BACKGROUND: Antiplatelet treatment remains the first choice for primary and secondary prevention of vascular diseases; even so, expected benefits may be offset by risk of bleeding, particularly cerebral hemorrhage. The aim of this study was to assess the influence of antiplatelet treatment on clinical outcome at hospital discharge. MATERIALS AND METHODS: Consecutive patients with first-ever stroke due to a primary intraparenchymal hemorrhage were prospectively identified over a 4-year period (2000-2003). Data on hemorrhage location, vascular risk factors, and antiplatelet and anticoagulant treatment were collected. At discharge, outcome was measured using the modified Rankin Scale (disabling stroke > or =3).

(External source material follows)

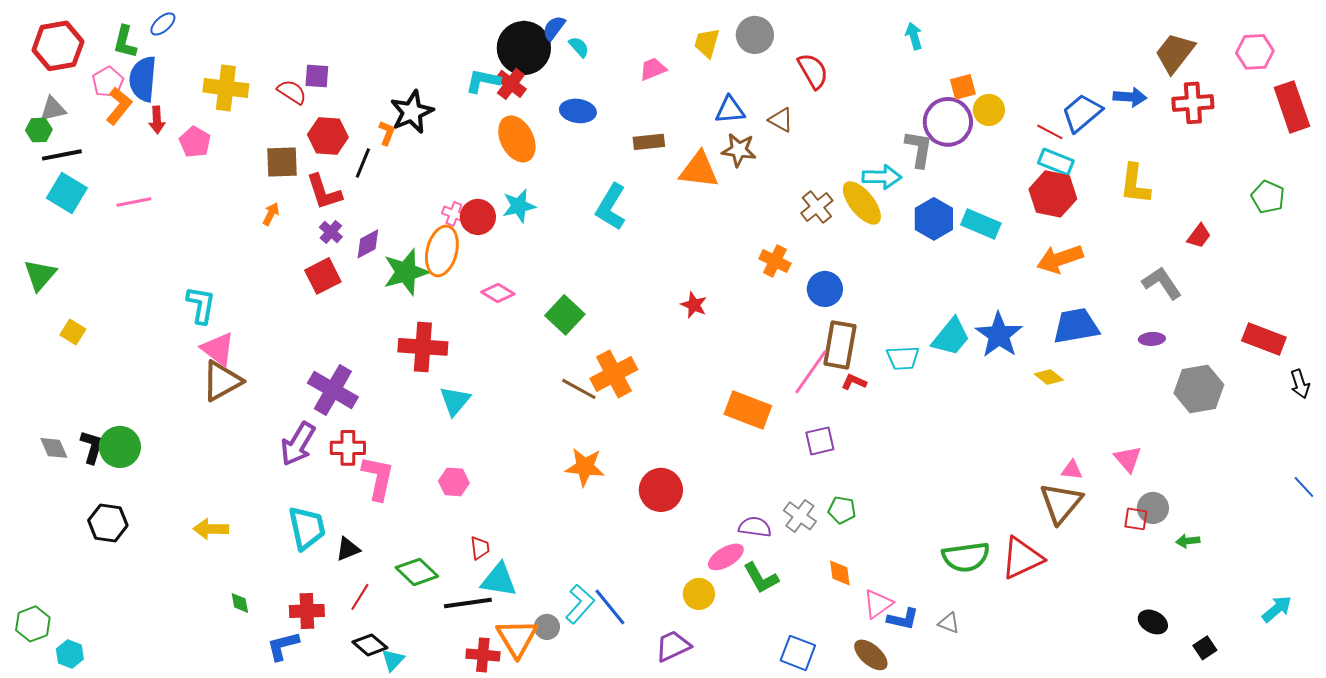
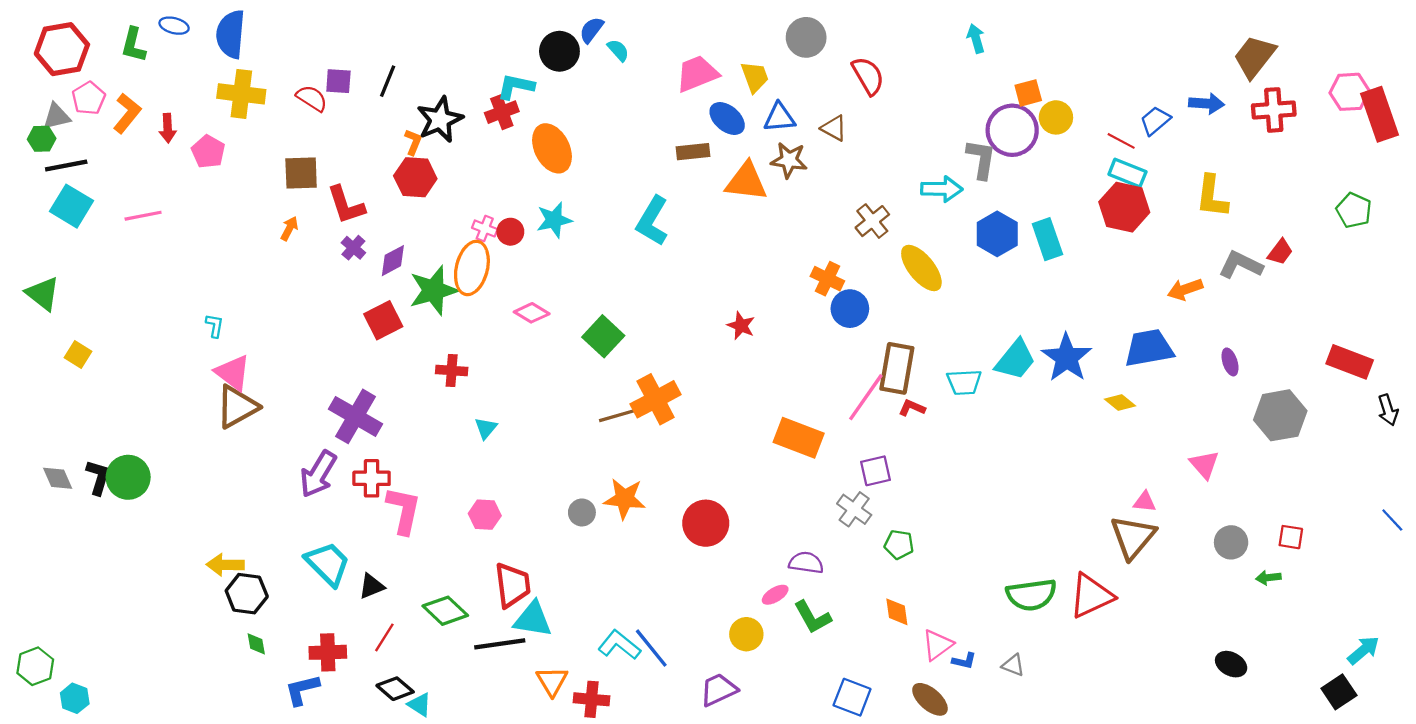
blue ellipse: (163, 24) -> (174, 26), turned 56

Patients treated with anticoagulant therapy were excluded from the study. RESULTS: Of 457 consecutive patients with cerebral hemorrhage, 94 (20.5%) had been taking antiplatelet agents. The treated patients (mean age for antiplatelet group 78.9 +/- 9.0 years) were older than the nontreated patients (73.8 +/- 9.4, p = 0.02). In-hospital mortality was 23.4 and 23.1% (p = n.s.) for patients who had been taking antiplatelet agents or no treatment. Poor outcome at discharge was found in 52.1 and 59.7% (p = n.s.), respectively. Univariate analysis showed that age and coma at admission were predictors of disability at discharge, but antiplatelet treatment was not. Additionally, age and coma were shown to be determinants of disability at discharge after multivariate analysis: OR 1.03 per year (95% CI: 1.018-1.049), p < 0.001 and OR 1.68 (95% CI: 1.138-2.503), p = 0.009, respectively. CONCLUSIONS: Hemorrhagic stroke continues to be responsible for a high percentage of disability and death. Furthermore, it was seen here that functional outcome was independent of previous antiplatelet treatment.